WHAT YOU HAVE TO DO: Can you write out the text of every row again with "Precio bajo solicitud" changed to "Prezzo su richiesta" and nothing else altered, leaving the pictures out?

INFORMATION PROVIDED:
<<<<

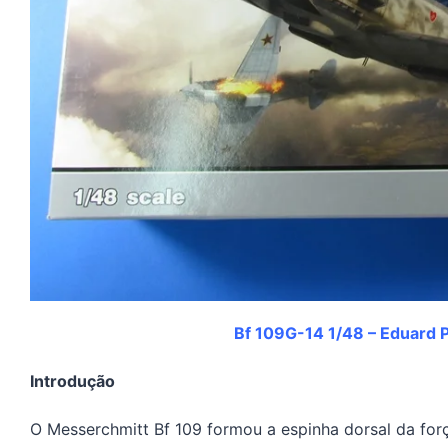
Bf 109G-14 1/48 – Eduard 
Introdução
O Messerchmitt Bf 109 formou a espinha dorsal da forç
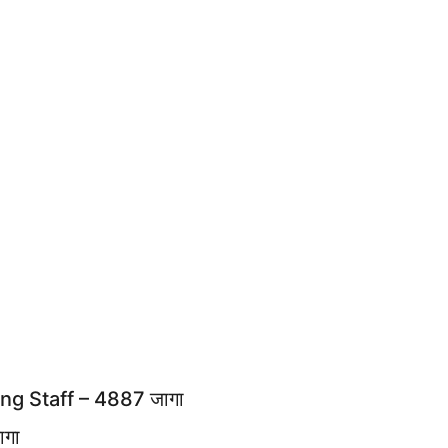
sking Staff – 4887 जागा
ागा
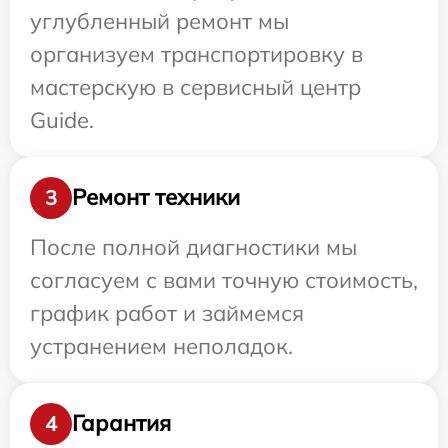
углубленный ремонт мы
организуем транспортировку в
мастерскую в сервисный центр
Guide.
Ремонт техники
3
После полной диагностики мы
согласуем с вами точную стоимость,
график работ и займемся
устранением неполадок.
Гарантия
4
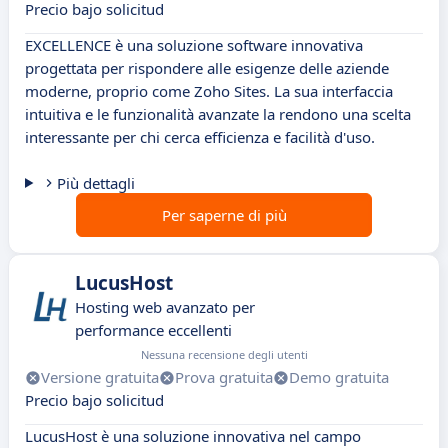
Precio bajo solicitud
EXCELLENCE è una soluzione software innovativa
progettata per rispondere alle esigenze delle aziende
moderne, proprio come Zoho Sites. La sua interfaccia
intuitiva e le funzionalità avanzate la rendono una scelta
interessante per chi cerca efficienza e facilità d'uso.
Più dettagli
Per saperne di più
LucusHost
Hosting web avanzato per
performance eccellenti
Nessuna recensione degli utenti
Versione gratuita
Prova gratuita
Demo gratuita
Precio bajo solicitud
LucusHost è una soluzione innovativa nel campo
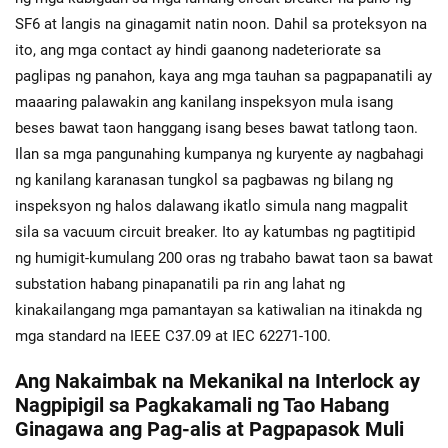
SF6 at langis na ginagamit natin noon. Dahil sa proteksyon na
ito, ang mga contact ay hindi gaanong nadeteriorate sa
paglipas ng panahon, kaya ang mga tauhan sa pagpapanatili ay
maaaring palawakin ang kanilang inspeksyon mula isang
beses bawat taon hanggang isang beses bawat tatlong taon.
Ilan sa mga pangunahing kumpanya ng kuryente ay nagbahagi
ng kanilang karanasan tungkol sa pagbawas ng bilang ng
inspeksyon ng halos dalawang ikatlo simula nang magpalit
sila sa vacuum circuit breaker. Ito ay katumbas ng pagtitipid
ng humigit-kumulang 200 oras ng trabaho bawat taon sa bawat
substation habang pinapanatili pa rin ang lahat ng
kinakailangang mga pamantayan sa katiwalian na itinakda ng
mga standard na IEEE C37.09 at IEC 62271-100.
Ang Nakaimbak na Mekanikal na Interlock ay
Nagpipigil sa Pagkakamali ng Tao Habang
Ginagawa ang Pag-alis at Pagpapasok Muli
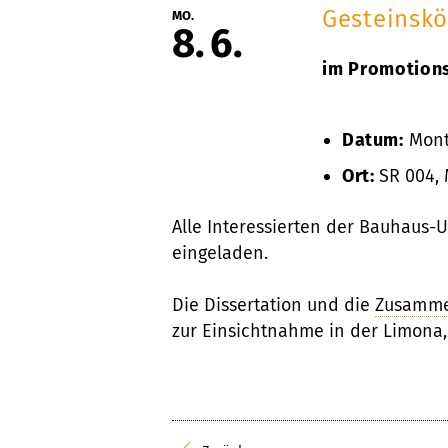
Gesteinsk
MO.
8
6
im Promotions
Datum:
Monta
Ort:
SR 004, 
Alle Interessierten der Bauhaus-U
eingeladen.
Die Dissertation und die
Zusamme
zur Einsichtnahme in der Limona,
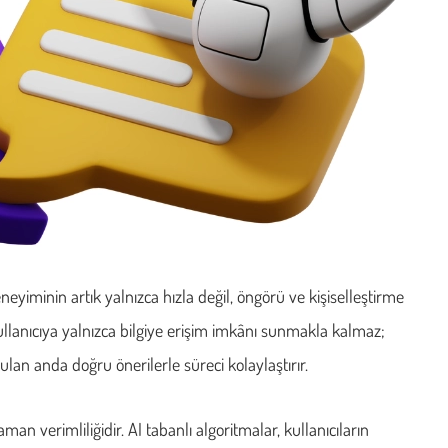
eneyiminin artık yalnızca hızla değil, öngörü ve kişiselleştirme
 kullanıcıya yalnızca bilgiye erişim imkânı sunmakla kalmaz;
lan anda doğru önerilerle süreci kolaylaştırır.
n verimliliğidir. AI tabanlı algoritmalar, kullanıcıların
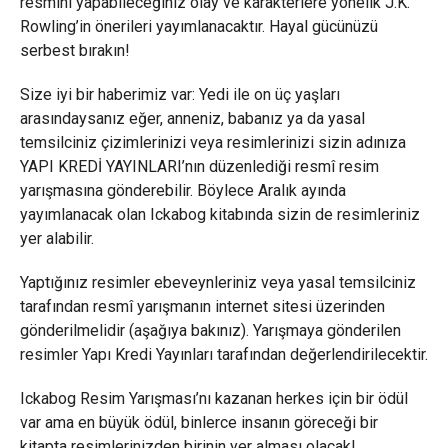
resmini yapabileceğiniz olay ve karakterlere yönelik J.K.
Rowling’in önerileri yayımlanacaktır. Hayal gücünüzü
serbest bırakın!
Size iyi bir haberimiz var: Yedi ile on üç yaşları
arasındaysanız eğer, anneniz, babanız ya da yasal
temsilciniz çizimlerinizi veya resimlerinizi sizin adınıza
YAPI KREDİ YAYINLARI’nın düzenlediği resmî resim
yarışmasına gönderebilir. Böylece Aralık ayında
yayımlanacak olan Ickabog kitabında sizin de resimleriniz
yer alabilir.
Yaptığınız resimler ebeveynleriniz veya yasal temsilciniz
tarafından resmî yarışmanın internet sitesi üzerinden
gönderilmelidir (aşağıya bakınız). Yarışmaya gönderilen
resimler Yapı Kredi Yayınları tarafından değerlendirilecektir.
Ickabog Resim Yarışması’nı kazanan herkes için bir ödül
var ama en büyük ödül, binlerce insanın göreceği bir
kitapta resimlerinizden birinin yer alması olacak!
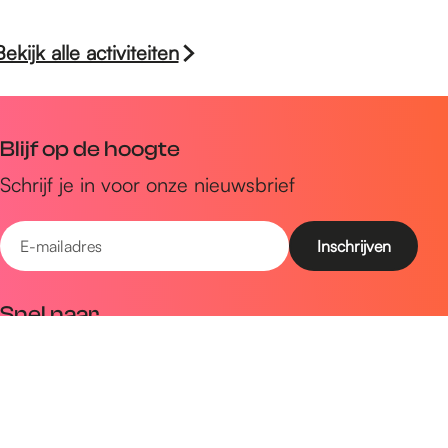
Bekijk alle activiteiten
Blijf op de hoogte
Schrijf je in voor onze nieuwsbrief
E
-
m
Snel naar
a
Uitagenda
i
Ontdek
l
a
Zien & doen
d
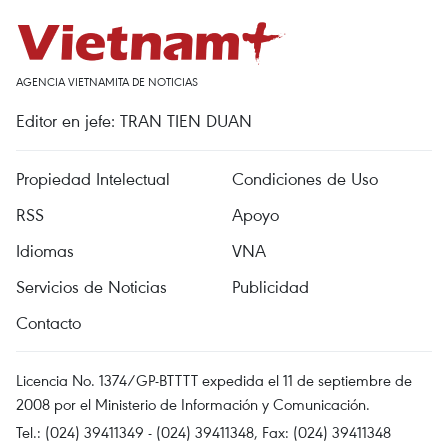
AGENCIA VIETNAMITA DE NOTICIAS
Editor en jefe: TRAN TIEN DUAN
Propiedad Intelectual
Condiciones de Uso
RSS
Apoyo
Idiomas
VNA
Servicios de Noticias
Publicidad
Contacto
Licencia No. 1374/GP-BTTTT expedida el 11 de septiembre de
2008 por el Ministerio de Información y Comunicación.
Tel.: (024) 39411349 - (024) 39411348, Fax: (024) 39411348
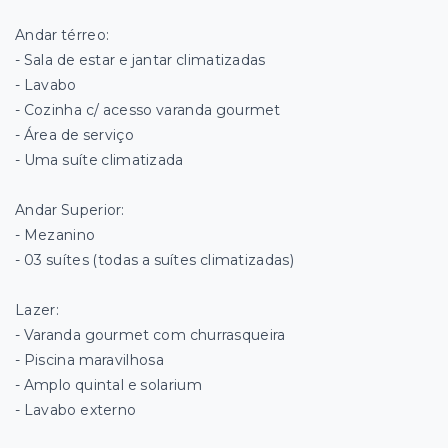
Andar térreo:
- Sala de estar e jantar climatizadas
- Lavabo
- Cozinha c/ acesso varanda gourmet
- Área de serviço
- Uma suíte climatizada
Andar Superior:
- Mezanino
- 03 suítes (todas a suítes climatizadas)
Lazer:
- Varanda gourmet com churrasqueira
- Piscina maravilhosa
- Amplo quintal e solarium
- Lavabo externo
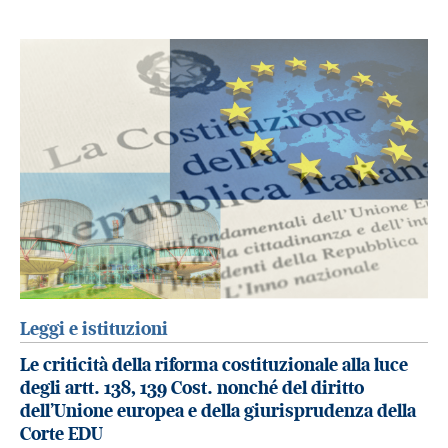
Leggi e istituzioni
Le criticità della riforma costituzionale alla luce
degli artt. 138, 139 Cost. nonché del diritto
dell’Unione europea e della giurisprudenza della
Corte EDU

>>>>

RESPONSE:
Bf 109G-14 1/48 – Eduard 
Introdução
O Messerchmitt Bf 109 formou a espinha dorsal da forç
sking Staff – 4887 जागा
ागा
углубленный ремонт мы
организуем транспортировку в
мастерскую в сервисный центр
Guide.
Ремонт техники
3
После полной диагностики мы
согласуем с вами точную стоимость,
график работ и займемся
устранением неполадок.
Гарантия
4
Prezzo su richiesta
EXCELLENCE è una soluzione software innovativa
progettata per rispondere alle esigenze delle aziende
moderne, proprio come Zoho Sites. La sua interfaccia
intuitiva e le funzionalità avanzate la rendono una scelta
interessante per chi cerca efficienza e facilità d'uso.
Più dettagli
Per saperne di più
LucusHost
Hosting web avanzato per
performance eccellenti
Nessuna recensione degli utenti
Versione gratuita
Prova gratuita
Demo gratuita
Prezzo su richiesta
LucusHost è una soluzione innovativa nel campo
SF6 at langis na ginagamit natin noon. Dahil sa proteksyon na
ito, ang mga contact ay hindi gaanong nadeteriorate sa
paglipas ng panahon, kaya ang mga tauhan sa pagpapanatili ay
maaaring palawakin ang kanilang inspeksyon mula isang
beses bawat taon hanggang isang beses bawat tatlong taon.
Ilan sa mga pangunahing kumpanya ng kuryente ay nagbahagi
ng kanilang karanasan tungkol sa pagbawas ng bilang ng
inspeksyon ng halos dalawang ikatlo simula nang magpalit
sila sa vacuum circuit breaker. Ito ay katumbas ng pagtitipid
ng humigit-kumulang 200 oras ng trabaho bawat taon sa bawat
substation habang pinapanatili pa rin ang lahat ng
kinakailangang mga pamantayan sa katiwalian na itinakda ng
mga standard na IEEE C37.09 at IEC 62271-100.
Ang Nakaimbak na Mekanikal na Interlock ay
Nagpipigil sa Pagkakamali ng Tao Habang
Ginagawa ang Pag-alis at Pagpapasok Muli
Gesteinsk
MO.
8
6
im Promotions
Datum:
Monta
Ort:
SR 004, 
Alle Interessierten der Bauhaus-U
eingeladen.
Die Dissertation und die
Zusamme
zur Einsichtnahme in der Limona,
eneyiminin artık yalnızca hızla değil, öngörü ve kişiselleştirme
 kullanıcıya yalnızca bilgiye erişim imkânı sunmakla kalmaz;
lan anda doğru önerilerle süreci kolaylaştırır.
n verimliliğidir. AI tabanlı algoritmalar, kullanıcıların
resmini yapabileceğiniz olay ve karakterlere yönelik J.K.
Rowling’in önerileri yayımlanacaktır. Hayal gücünüzü
serbest bırakın!
Size iyi bir haberimiz var: Yedi ile on üç yaşları
arasındaysanız eğer, anneniz, babanız ya da yasal
temsilciniz çizimlerinizi veya resimlerinizi sizin adınıza
YAPI KREDİ YAYINLARI’nın düzenlediği resmî resim
yarışmasına gönderebilir. Böylece Aralık ayında
yayımlanacak olan Ickabog kitabında sizin de resimleriniz
yer alabilir.
Yaptığınız resimler ebeveynleriniz veya yasal temsilciniz
tarafından resmî yarışmanın internet sitesi üzerinden
gönderilmelidir (aşağıya bakınız). Yarışmaya gönderilen
resimler Yapı Kredi Yayınları tarafından değerlendirilecektir.
Ickabog Resim Yarışması’nı kazanan herkes için bir ödül
var ama en büyük ödül, binlerce insanın göreceği bir
kitapta resimlerinizden birinin yer alması olacak!
Bekijk alle activiteiten
Blijf op de hoogte
Schrijf je in voor onze nieuwsbrief
E
-
m
Snel naar
a
Uitagenda
i
Ontdek
l
a
Zien & doen
d
AGENCIA VIETNAMITA DE NOTICIAS
Editor en jefe: TRAN TIEN DUAN
Propiedad Intelectual
Condiciones de Uso
RSS
Apoyo
Idiomas
VNA
Servicios de Noticias
Publicidad
Contacto
Licencia No. 1374/GP-BTTTT expedida el 11 de septiembre de
2008 por el Ministerio de Información y Comunicación.
Tel.: (024) 39411349 - (024) 39411348, Fax: (024) 39411348
Andar térreo:
- Sala de estar e jantar climatizadas
- Lavabo
- Cozinha c/ acesso varanda gourmet
- Área de serviço
- Uma suíte climatizada
Andar Superior:
- Mezanino
- 03 suítes (todas a suítes climatizadas)
Lazer:
- Varanda gourmet com churrasqueira
- Piscina maravilhosa
- Amplo quintal e solarium
- Lavabo externo
Leggi e istituzioni
Le criticità della riforma costituzionale alla luce
degli artt. 138, 139 Cost. nonché del diritto
dell’Unione europea e della giurisprudenza della
Corte EDU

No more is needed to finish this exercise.